The Red Sox made four World Series in their 86-year drought; each one went seven games and ended in a Red Sox loss. In 1986 the Red Sox blew a two-run lead in the tenth inning of Game 6, coming within one strike of winning the Series before a ground ball trickled through Bill Buckner’s legs. 

The Curse of the Bambino was by far the easiest of all to really believe in, given the crushing defeats that always seemed to befall the Red Sox. Until the NLCS of 2003 and the infamous Bartman game, the Cubs seemed to simply suffer from a usually incompetent roster more than a black cloud waiting to unceremoniously deflate fragile hopes.

Another reason a White Sox fan suggested to me is the lack of a well-known rivalry with a team whose success on the field has been the opposite of futility. The Red Sox have, of course, the fierce rivalry with the Yankees that has lasted ever since the sale of Babe Ruth to the Bronx. The Yankees are the most successful team in major sports history, with 27 World Series championships.

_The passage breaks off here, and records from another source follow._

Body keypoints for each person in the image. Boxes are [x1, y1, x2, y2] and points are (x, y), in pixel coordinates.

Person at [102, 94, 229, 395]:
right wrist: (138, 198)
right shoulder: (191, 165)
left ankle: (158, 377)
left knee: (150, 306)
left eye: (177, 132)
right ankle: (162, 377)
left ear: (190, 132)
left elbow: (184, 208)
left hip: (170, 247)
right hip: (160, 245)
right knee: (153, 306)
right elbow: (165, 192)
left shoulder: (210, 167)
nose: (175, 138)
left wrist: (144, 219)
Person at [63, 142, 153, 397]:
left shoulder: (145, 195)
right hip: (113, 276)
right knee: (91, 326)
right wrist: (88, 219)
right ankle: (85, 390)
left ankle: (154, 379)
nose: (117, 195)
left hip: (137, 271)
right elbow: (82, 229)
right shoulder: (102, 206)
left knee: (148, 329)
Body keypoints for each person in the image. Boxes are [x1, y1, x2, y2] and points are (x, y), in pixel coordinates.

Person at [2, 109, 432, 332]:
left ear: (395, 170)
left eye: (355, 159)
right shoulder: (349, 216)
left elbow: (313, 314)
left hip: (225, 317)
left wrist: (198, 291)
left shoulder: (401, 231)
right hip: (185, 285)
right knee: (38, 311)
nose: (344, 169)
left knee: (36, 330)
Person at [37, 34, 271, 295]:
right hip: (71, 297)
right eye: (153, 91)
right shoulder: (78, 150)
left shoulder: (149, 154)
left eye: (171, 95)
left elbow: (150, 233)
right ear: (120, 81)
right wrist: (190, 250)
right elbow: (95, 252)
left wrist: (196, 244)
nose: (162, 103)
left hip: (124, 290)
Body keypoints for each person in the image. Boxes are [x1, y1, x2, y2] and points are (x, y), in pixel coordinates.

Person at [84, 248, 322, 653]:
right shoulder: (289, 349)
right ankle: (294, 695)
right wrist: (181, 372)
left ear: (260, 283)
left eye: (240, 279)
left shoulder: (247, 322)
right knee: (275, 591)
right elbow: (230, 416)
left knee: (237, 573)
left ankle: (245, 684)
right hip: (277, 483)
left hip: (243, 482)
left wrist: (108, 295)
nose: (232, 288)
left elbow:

In second place in World Series titles is the St. Louis Cardinals...who scored a miraculous 11th last season, and who were for many years the Cubs’ biggest rival. While interleague play has turned Cubs and White Sox fans into snarling crosstown enemies, the rivalry with Cards fans is still going pretty strong.


By contrast, the White Sox have never had a team in their division racking up titles and bringing crowing fans into Comiskey/U.S. Cellular from out of town.

There’s a rivalry of sorts with the Indians, but the Tribe has been enduring a pretty long championship drought of its own—64 years as of this writing and probably counting. White Sox fans don’t care much for Tigers fans, but the Tigers have only put four titles on the board, just one more than the Sox.

Then there’s the characterization of the teams’ fan bases.



Wrigley Field and U.S. Cellular Field in Chicago are separated only by a half-hour train ride on the CTA Red Line. But they might as well be in different continents. At Wrigley a baseball game is a celebration that engulfs the entire neighborhood, from the rooftops of nearby houses to the drinking establishments where the party often continues, win or lose.

At U.S. Cellular, fans are there to see a game, and the only partying is in the parking lots—although there is a considerable amount of happy times there. There is virtually no ballpark neighborhood to speak of, and the South Side has a reputation for being a place people don’t want to be at night, so if you’re not interested in baseball, you’re less likely to enjoy yourself at a White Sox game. But at least won’t be surrounded by mai-tai drinking cell phone users, and you can better follow what’s going down on the field.

Sure, what the Cubs are still enduring is rough, and being a Red Sox fan for those 86 years could have made normal people suicidal. That aside, it’s not like White Sox fans haven’t had to endure more than their share of heartache.

They won 99 games in 1983, only to lose an ALCS to a seemingly destined Orioles club. They had to face a well-funded Blue Jays team in 1993 and hung tough until a six-game ALCS loss. The 2000 Sox had won 95 games, the best in the American League, but fell to the Mariners in four games of the ALDS.

For 40 years, Sox fans had to live with their team corrupted into a loss in their last appearance in the World Series. The 1959 World Series loss to the Dodgers had to be tough too…Sox fans knew very well how long it could be before their team could make it back to the Big Show, and indeed the White Sox wouldn’t be there again for another 46 years.


That the Sox swept the Astros in four games in the 2005 Series probably saved the hearts of some older White Sox fans, who have had enough without a nail-biter seven-game Series.

To grow up in the city of Wrigley Field and the Cubs and become a White Sox fan, one must acquire or already possess a nonconformist nature.

It could be argued that White Sox fans are more dedicated fans than most in baseball, even if the White Sox aren’t among league leaders in attendance. Not only did they go 88 years without a title, they did it without soulful books and poetic tributes from sportswriters about a suspected hex that had been placed on their team.